Scientific justification

The collaborative efforts of the Montana, Idaho, Nevada, New Mexico, and Wyoming INBRE programs evolved from the recognized scientific needs of the rural mountain west. These scientific requirements include small populations spread over wide-geographic areas, isolated undergraduate institutions focused on the underserved populations, and the need to pool limited scientific expertise and materials. By capitalizing on our scientific strengths, the INBRE networks expanded resource capabilities to address diverse, yet overlapping, science questions, specific to each state’s INBRE thematic umbrella.


The Regional Alliance of INBRE Networks (RAIN) is a multi-state, multidisciplinary biomedical research coalition of complementary INBRE grant-recipient states dedicated to leveraging existing program strengths, reducing programmatic redundancy, and increasing biomedical research capacity.

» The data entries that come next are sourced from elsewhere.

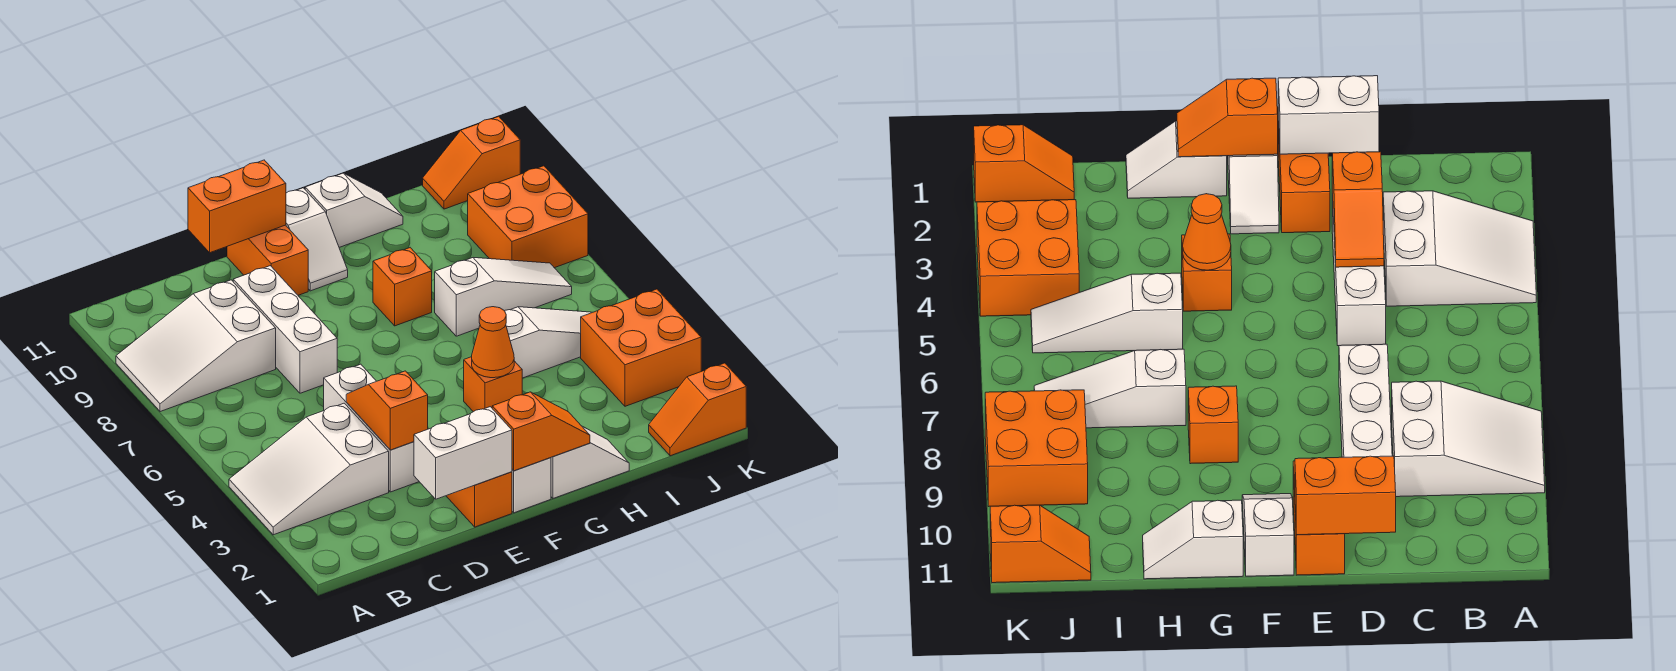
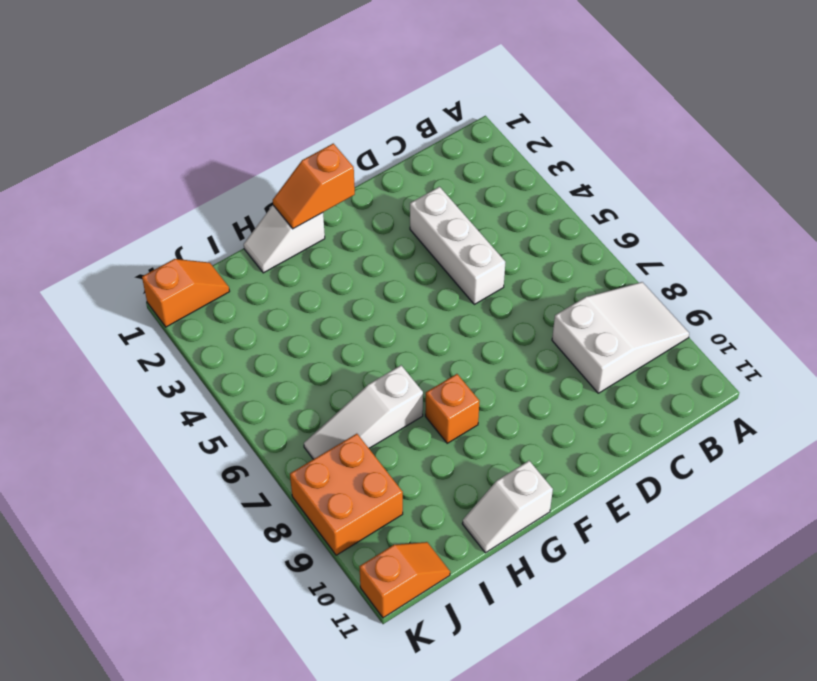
none -> white slope A3:C4 level 1 top C
none -> white brick D7:D9 level 1
none -> orange brick E1:E2 level 1

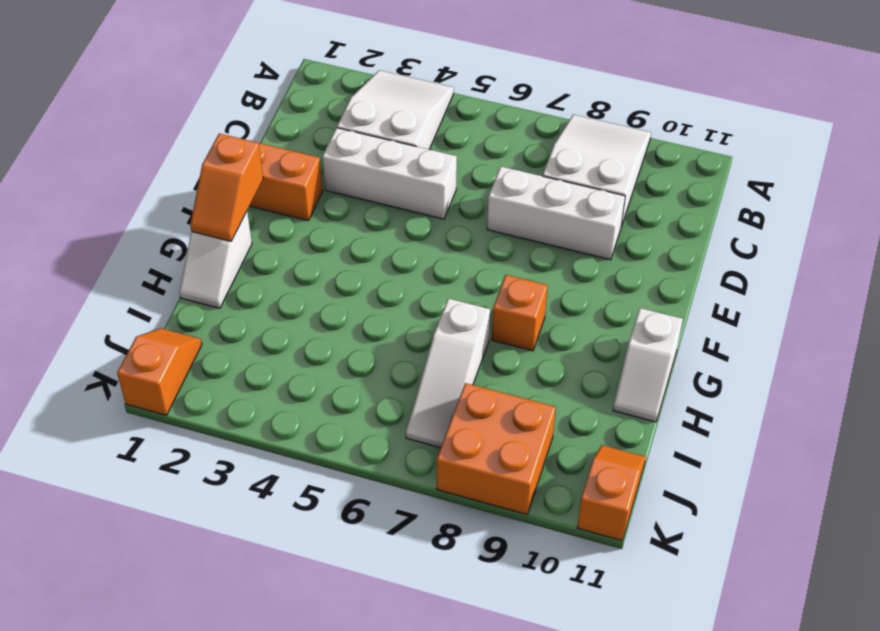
none -> orange brick E10:E11 level 1
none -> white slope F1:F2 level 1 top 1
none -> white slope F10:F11 level 1 top 11

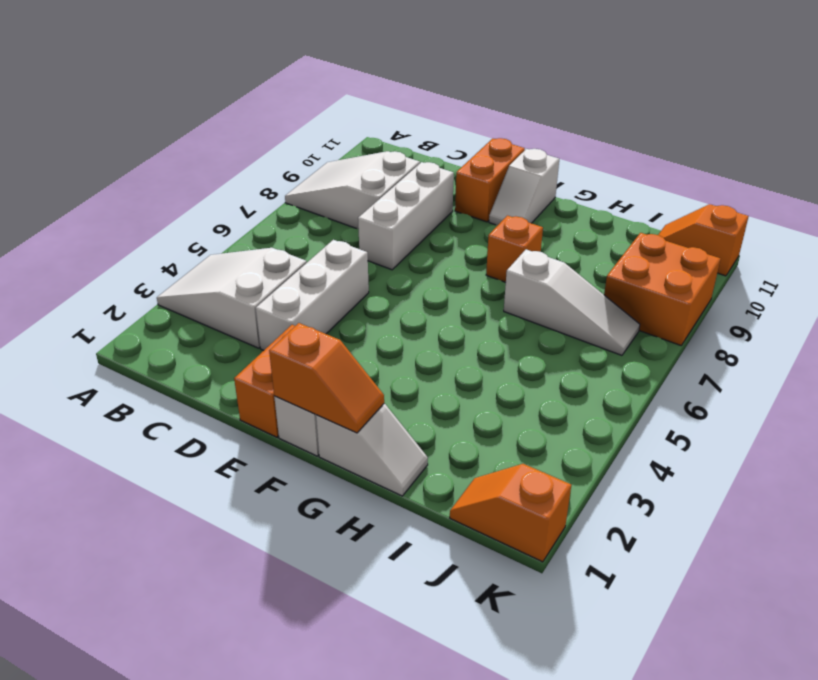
none -> orange brick G4 level 1
none -> white slope G11:H11 level 1 top G
none -> white slope H5:J5 level 1 top H

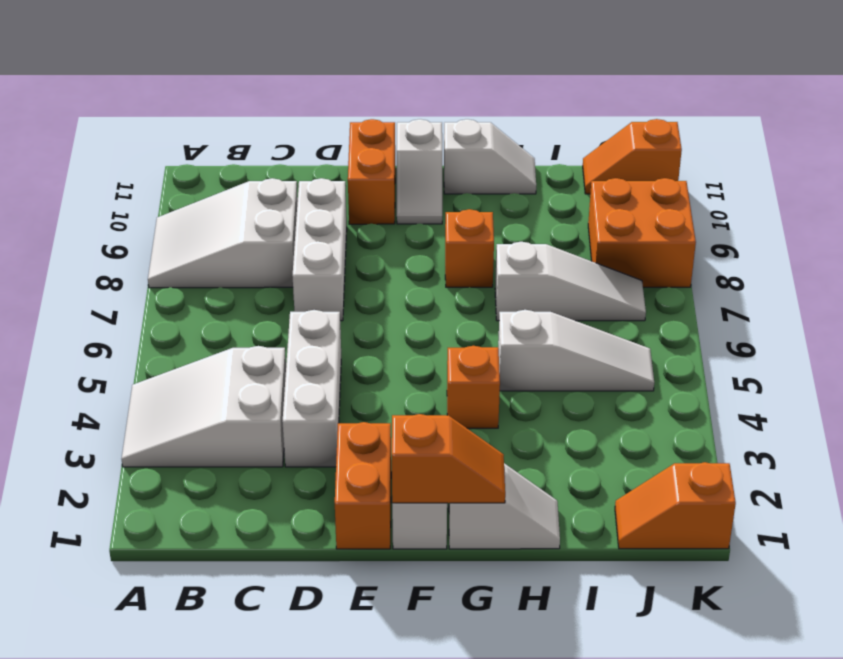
none -> orange brick J3:K4 level 1
none -> white brick D1:E1 level 2
none -> orange slope D3:D4 level 2 top 3

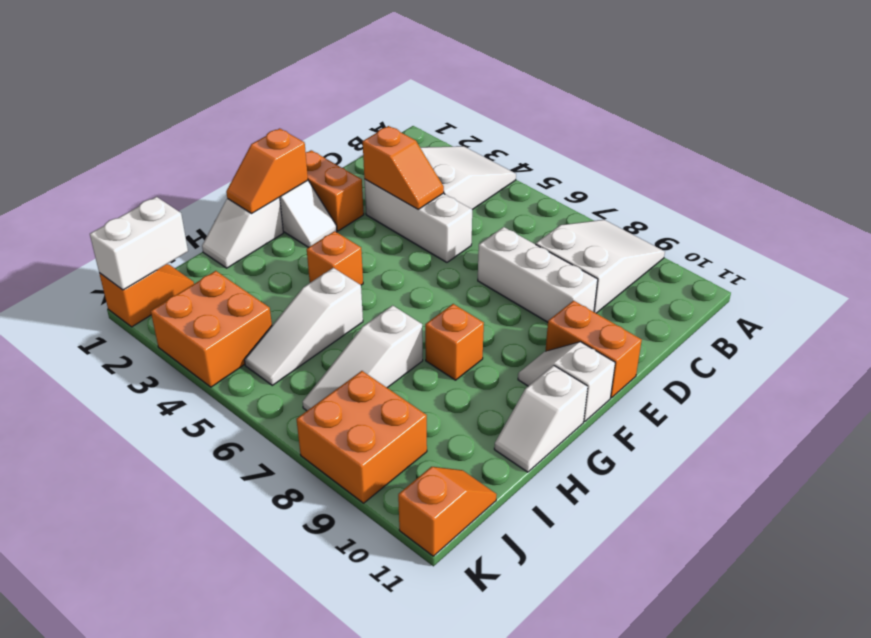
white brick J1:K1 level 2 -> white brick D1:E1 level 2
none -> orange brick D11:E11 level 2
none -> orange cone G4 level 2

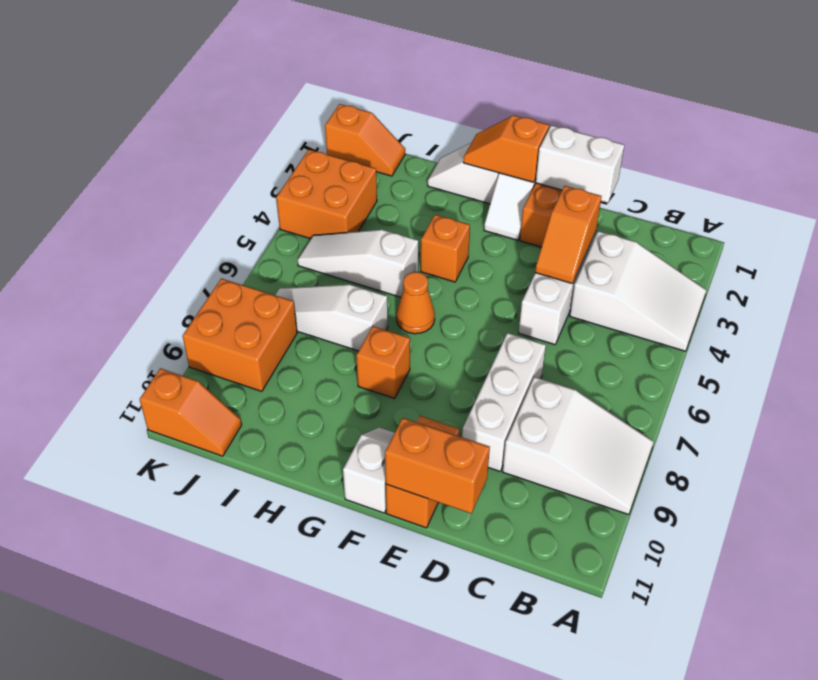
orange cone G6 level 1 -> orange cone G4 level 2
none -> white slope G11:H11 level 1 top G

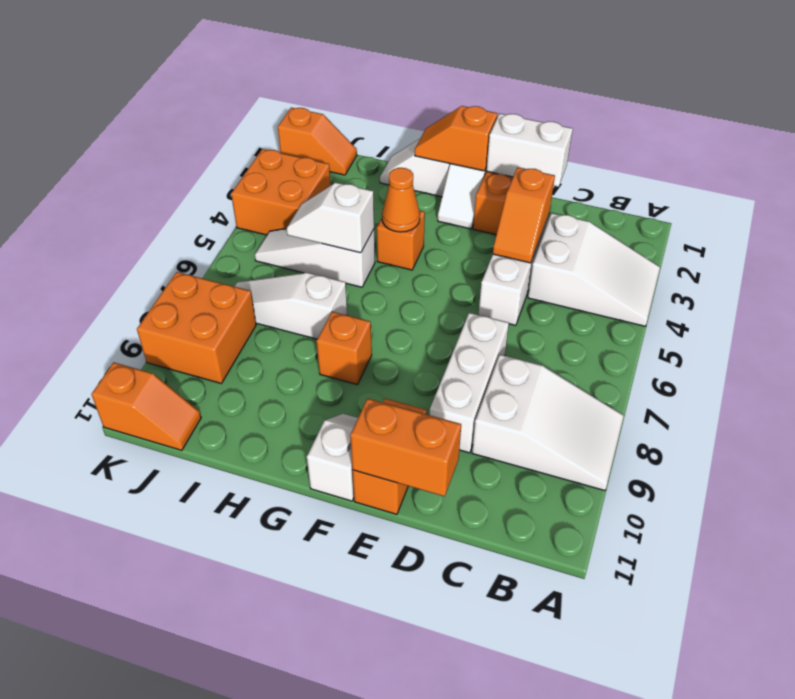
white slope H5:I5 level 2 top H -> white slope G11:H11 level 1 top G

INBRE stands for the “IDeA Network of Biomedical Research Excellence,” which is a capacity-building research grant funded through the National Institute of General Medical Sciences division of the National Institutes of Health. Among other things, INBRE grants are designed to enhance biomedical research capacity, expand and strengthen the research capabilities of biomedical faculty, and provide access to biomedical resources for promising undergraduate and graduate students within eligible states.

Participating RAIN states share complementary biomedical and public health challenges and opportunities, such as small populations spread over large geographic areas, isolated undergraduate institutions serving underrepresented populations, and the need to pool and share limited scientific expertise and materials.

Organizing Goals and Objectives

  • Leverage existing program strengths
  • Reduce programmatic redundancy
  • Increase biomedical research capacity


The initial concept of RAIN began in September, 2016, during the annual meeting of INBRE Principal Investigators and Program Coordinators at the NIH headquarters in Bethesda, Maryland. Discussions between Idaho, Montana, and New Mexico continued with an official planning meeting in Santa Fe, New Mexico in October that same year. Participating INBRE directors, coordinators, and managers identified numerous areas with the potential for interstate collaboration, including sharing bioinformatics resources, pooling undergraduate student research opportunities, enhancing graduate programs, sharing capabilities regarding unique patient populations, diversifying mentor expertise, and creating collaborative faculty research programs.

The first RAIN Biomedical Research Conference took place in September, 2017, in Big Sky, Montana, for the purpose of bringing together INBRE-supported faculty investigators to share their research findings, identify creative collaborations, and communicate with each other about their experiences. It was attended by over 50 investigators and program staff from Idaho, Montana, and New Mexico and helped lay the groundwork for continued collaboration.